If you had only two choice, it would be a simple repeated measures binomial. I.e. choice = language scores + covariates where choice is either one or zero. In this case, they have a third option. So instead of A and B, they also have C.

You have ten repeated measures tests per subject with 10 associated scores. I strongly recommend using a repeated measures design so as not to fall into the trap of pseudo replication.

#### analogicalmind

##### New Member

Indeed. I'm thinking of regression models (vocab predicting the number of matches for each type) which include quadratic terms may be the way to go. The quadratic term should be significant only when vocab score is predicting the number of Type-B matches.

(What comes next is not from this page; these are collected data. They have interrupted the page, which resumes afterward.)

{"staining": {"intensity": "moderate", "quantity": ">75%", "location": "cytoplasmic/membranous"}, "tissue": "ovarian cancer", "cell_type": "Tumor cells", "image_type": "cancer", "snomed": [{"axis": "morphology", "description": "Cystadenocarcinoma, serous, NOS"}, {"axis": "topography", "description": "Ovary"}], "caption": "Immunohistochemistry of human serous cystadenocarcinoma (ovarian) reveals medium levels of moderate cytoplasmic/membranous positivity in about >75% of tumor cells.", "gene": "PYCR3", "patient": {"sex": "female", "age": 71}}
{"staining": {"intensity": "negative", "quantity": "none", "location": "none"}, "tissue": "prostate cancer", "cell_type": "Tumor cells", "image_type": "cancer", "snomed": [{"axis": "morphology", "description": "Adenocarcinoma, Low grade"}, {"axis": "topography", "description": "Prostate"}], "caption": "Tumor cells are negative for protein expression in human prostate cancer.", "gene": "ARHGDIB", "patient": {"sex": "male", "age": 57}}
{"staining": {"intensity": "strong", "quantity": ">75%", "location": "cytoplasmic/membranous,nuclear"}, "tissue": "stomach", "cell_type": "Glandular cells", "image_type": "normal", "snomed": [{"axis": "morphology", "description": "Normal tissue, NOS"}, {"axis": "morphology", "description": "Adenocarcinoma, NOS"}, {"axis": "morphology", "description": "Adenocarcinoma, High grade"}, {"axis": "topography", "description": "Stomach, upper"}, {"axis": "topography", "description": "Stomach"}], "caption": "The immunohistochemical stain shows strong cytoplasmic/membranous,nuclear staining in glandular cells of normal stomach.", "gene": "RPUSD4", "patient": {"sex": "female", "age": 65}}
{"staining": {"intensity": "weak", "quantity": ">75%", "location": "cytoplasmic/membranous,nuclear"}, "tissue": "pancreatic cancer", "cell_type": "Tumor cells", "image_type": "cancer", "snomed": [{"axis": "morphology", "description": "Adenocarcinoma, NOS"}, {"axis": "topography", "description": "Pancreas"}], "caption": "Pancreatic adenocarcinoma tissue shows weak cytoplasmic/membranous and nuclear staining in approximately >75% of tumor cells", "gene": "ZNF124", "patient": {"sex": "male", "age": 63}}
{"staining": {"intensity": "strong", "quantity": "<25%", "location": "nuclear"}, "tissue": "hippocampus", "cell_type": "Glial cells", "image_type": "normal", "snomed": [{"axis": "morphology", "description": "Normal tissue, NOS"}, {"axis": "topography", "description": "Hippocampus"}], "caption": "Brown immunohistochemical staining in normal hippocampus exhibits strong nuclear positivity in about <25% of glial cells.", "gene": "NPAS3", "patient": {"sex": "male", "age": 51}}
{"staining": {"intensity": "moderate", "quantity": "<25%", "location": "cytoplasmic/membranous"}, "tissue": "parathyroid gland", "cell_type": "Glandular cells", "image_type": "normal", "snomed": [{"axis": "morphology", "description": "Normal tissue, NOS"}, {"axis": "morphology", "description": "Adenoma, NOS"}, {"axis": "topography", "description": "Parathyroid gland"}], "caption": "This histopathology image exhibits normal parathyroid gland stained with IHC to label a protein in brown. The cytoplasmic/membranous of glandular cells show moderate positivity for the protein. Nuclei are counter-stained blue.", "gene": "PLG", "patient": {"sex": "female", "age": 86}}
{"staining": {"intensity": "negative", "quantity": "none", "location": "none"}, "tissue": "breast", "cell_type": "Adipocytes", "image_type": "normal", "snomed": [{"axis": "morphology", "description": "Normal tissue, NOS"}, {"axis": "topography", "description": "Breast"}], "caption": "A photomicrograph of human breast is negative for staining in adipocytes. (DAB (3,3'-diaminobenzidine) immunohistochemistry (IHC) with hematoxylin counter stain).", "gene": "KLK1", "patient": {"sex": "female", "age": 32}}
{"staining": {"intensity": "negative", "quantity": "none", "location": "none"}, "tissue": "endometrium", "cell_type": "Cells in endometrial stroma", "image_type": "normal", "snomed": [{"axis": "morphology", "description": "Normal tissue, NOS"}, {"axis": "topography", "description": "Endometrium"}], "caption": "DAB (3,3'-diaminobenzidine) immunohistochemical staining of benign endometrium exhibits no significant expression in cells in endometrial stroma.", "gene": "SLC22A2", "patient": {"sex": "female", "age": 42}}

Do you mean repeated measures design as in repeated measures ANOVA?

Many thanks.

#### the42up

##### New Member
So let me see if I understand your design correctly-
you have 10 trials, each trial can have one of 3 possible categorical responses. You want to see if there is a difference in the probability of selecting a category given the subjects language score?

Is this correct?

#### analogicalmind

##### New Member
So let me see if I understand your design correctly-
you have 10 trials, each trial can have one of 3 possible categorical responses. You want to see if there is a difference in the probability of selecting a category given the subjects language score?

Is this correct?
That's correct.

The hypothesis is that they will progress through making Type-A matches, then Type-B, then Type-C as their vocabulary increases.

So number of Type-A matches will be negatively correlated with vocab score, number of Type-C matches will be positively correlated with vocab score, and number of Type-B matches with have a quadratic distribution with neither high nor low vacab score associated with Type-B matches.